13. The method of claim 1, wherein the administering is performed orally or parenterally.

14. The method of claim 1, wherein the iminostilbene is administered at a dose of 0.625 mg/kg to 10 mg/kg, preferably 0.625 mg/kg, 1.25 mg/kg, 5 mg/kg or 10 mg/kg, for three continuous days.

15. The method of claim 8, wherein the administering is performed orally or parenterally.

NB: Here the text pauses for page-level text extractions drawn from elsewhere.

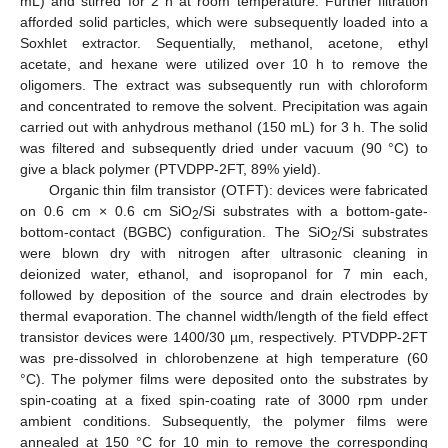
mL) and stirred for 2 h at room temperature. Further filtration
afforded solid particles, which were subsequently loaded into a
Soxhlet extractor. Sequentially, methanol, acetone, ethyl
acetate, and hexane were utilized over 10 h to remove the
oligomers. The extract was subsequently run with chloroform
and concentrated to remove the solvent. Precipitation was again
carried out with anhydrous methanol (150 mL) for 3 h. The solid
was filtered and subsequently dried under vacuum (90 °C) to
give a black polymer (PTVDPP-2FT, 89% yield).
Organic thin film transistor (OTFT): devices were fabricated
on 0.6 cm × 0.6 cm SiO
/Si substrates with a bottom-gate-
2
bottom-contact (BGBC) configuration. The SiO
/Si substrates
2
were blown dry with nitrogen after ultrasonic cleaning in
deionized water, ethanol, and isopropanol for 7 min each,
followed by deposition of the source and drain electrodes by
thermal evaporation. The channel width/length of the field effect
transistor devices were 1400/30 µm, respectively. PTVDPP-2FT
was pre-dissolved in chlorobenzene at high temperature (60
°C). The polymer films were deposited onto the substrates by
spin-coating at a fixed spin-coating rate of 3000 rpm under
ambient conditions. Subsequently, the polymer films were
annealed at 150 °C for 10 min to remove the corresponding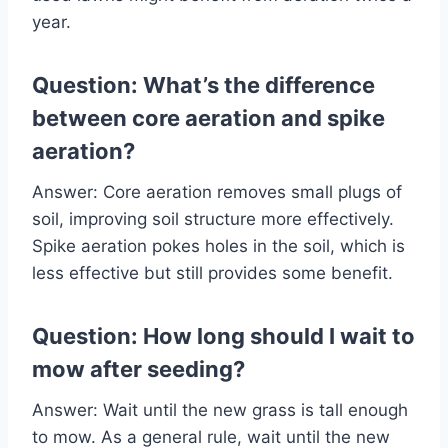
year.
Question: What’s the difference
between core aeration and spike
aeration?
Answer: Core aeration removes small plugs of
soil, improving soil structure more effectively.
Spike aeration pokes holes in the soil, which is
less effective but still provides some benefit.
Question: How long should I wait to
mow after seeding?
Answer: Wait until the new grass is tall enough
to mow. As a general rule, wait until the new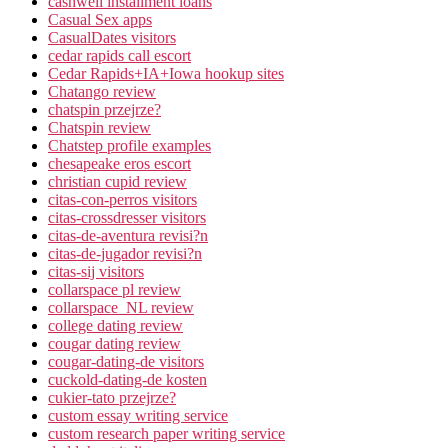
cashwell installment loans
Casual Sex apps
CasualDates visitors
cedar rapids call escort
Cedar Rapids+IA+Iowa hookup sites
Chatango review
chatspin przejrze?
Chatspin review
Chatstep profile examples
chesapeake eros escort
christian cupid review
citas-con-perros visitors
citas-crossdresser visitors
citas-de-aventura revisi?n
citas-de-jugador revisi?n
citas-sij visitors
collarspace pl review
collarspace_NL review
college dating review
cougar dating review
cougar-dating-de visitors
cuckold-dating-de kosten
cukier-tato przejrze?
custom essay writing service
custom research paper writing service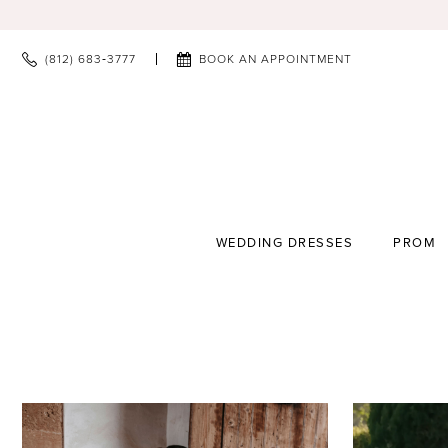
(812) 683‑3777
BOOK AN APPOINTMENT
WEDDING DRESSES
PROM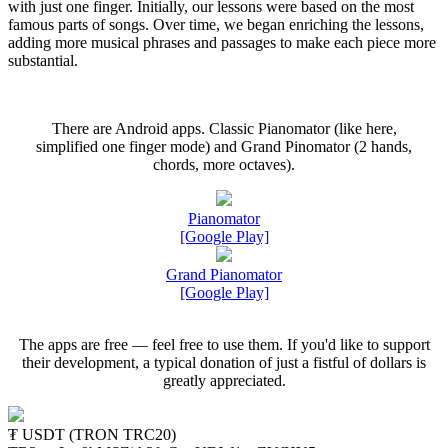
with just one finger. Initially, our lessons were based on the most
famous parts of songs. Over time, we began enriching the lessons,
adding more musical phrases and passages to make each piece more
substantial.
There are Android apps. Classic Pianomator (like here,
simplified one finger mode) and Grand Pinomator (2 hands,
chords, more octaves).
Pianomator
[Google Play]
Grand Pianomator
[Google Play]
The apps are free — feel free to use them. If you'd like to support
their development, a typical donation of just a fistful of dollars is
greatly appreciated.
₮ USDT (TRON TRC20)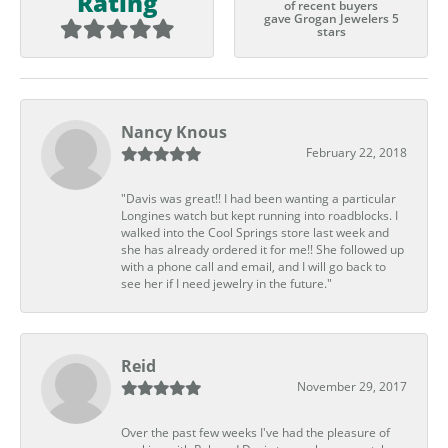
Rating
of recent buyers
gave Grogan Jewelers 5
stars
Nancy Knous
February 22, 2018
"Davis was great!! I had been wanting a particular
Longines watch but kept running into roadblocks. I
walked into the Cool Springs store last week and
she has already ordered it for me!! She followed up
with a phone call and email, and I will go back to
see her if I need jewelry in the future."
Reid
November 29, 2017
Over the past few weeks I've had the pleasure of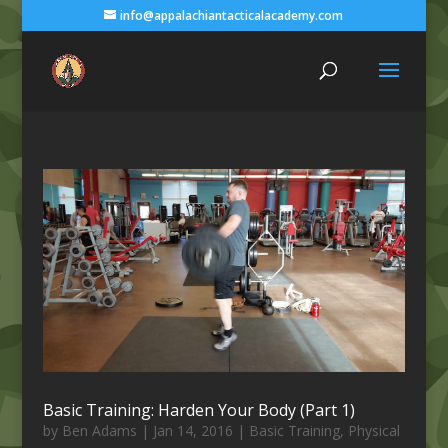
info@appalachiantacticalacademy.com
Basic Training: Harden Your Body (Part 1)
by
Ben Adams
|
Jan 14, 2016
|
Basic Training
,
Physical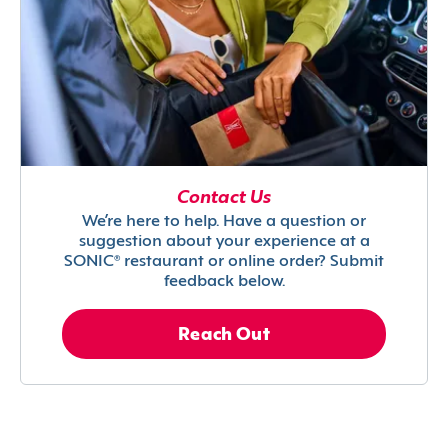
Contact Us
We’re here to help. Have a question or
suggestion about your experience at a
SONIC® restaurant or online order? Submit
feedback below.
Reach Out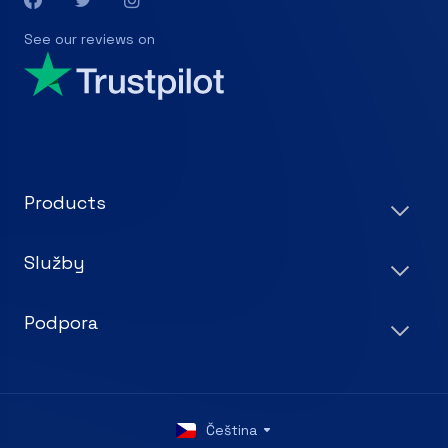
See our reviews on
Products
Služby
Podpora
Čeština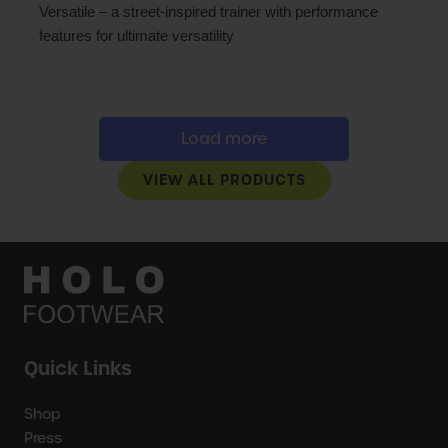
Versatile – a street-inspired trainer with performance
features for ultimate versatility
Load more
VIEW ALL PRODUCTS
Quick Links
Shop
Press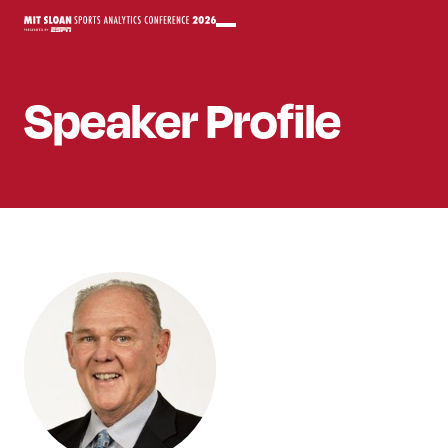
Speaker
Profile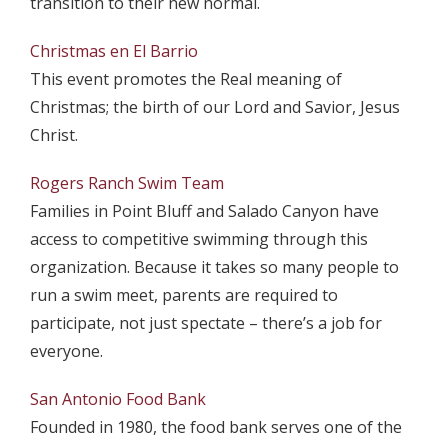
transition to their new normal.
Christmas en El Barrio
This event promotes the Real meaning of
Christmas; the birth of our Lord and Savior, Jesus
Christ.
Rogers Ranch Swim Team
Families in Point Bluff and Salado Canyon have
access to competitive swimming through this
organization. Because it takes so many people to
run a swim meet, parents are required to
participate, not just spectate – there’s a job for
everyone.
San Antonio Food Bank
Founded in 1980, the food bank serves one of the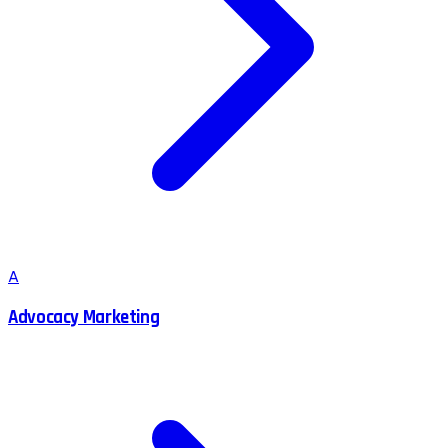
A
Advocacy Marketing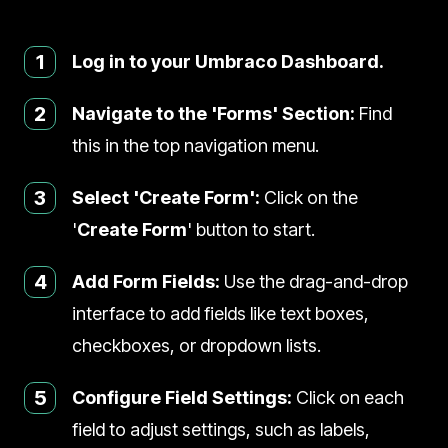
1
Log in to your Umbraco Dashboard.
2
Navigate to the 'Forms' Section:
Find
this in the top navigation menu.
3
Select 'Create Form':
Click on the
'
Create Form
' button to start.
4
Add Form Fields:
Use the drag-and-drop
interface to add fields like text boxes,
checkboxes, or dropdown lists.
5
Configure Field Settings:
Click on each
field to adjust settings, such as labels,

16. The method of claim 1, wherein the medicament comprises pharmaceutically acceptable carriers or excipients selecting from the group consisting of a filler, a binder, a lubricant, a disintegrant, a cosolvent, a surfactant, an adsorption carrier, a solvent, an antioxidant, a co-solvent, an adsorbent, an osmotic pressure regulator, a PH regulator, and any combination thereof.

17. The method of claim 1, wherein the unit dose of the medicament is selected from the group consisting of a tablet, a capsule, a bag of granules, an injection, and any combination thereof.

18. The method of claim 6, wherein the iminostilbene reduces myocardial infarction area, and/or reduces LDH, AST and CK levels, and/or reduces inflammatory factors, and/or reduces myocardial apoptosis.

19. The method of claim 8, wherein a unit dose of the medicament comprises iminostilbene as an active ingredient in an amount of 0.5-10 mg.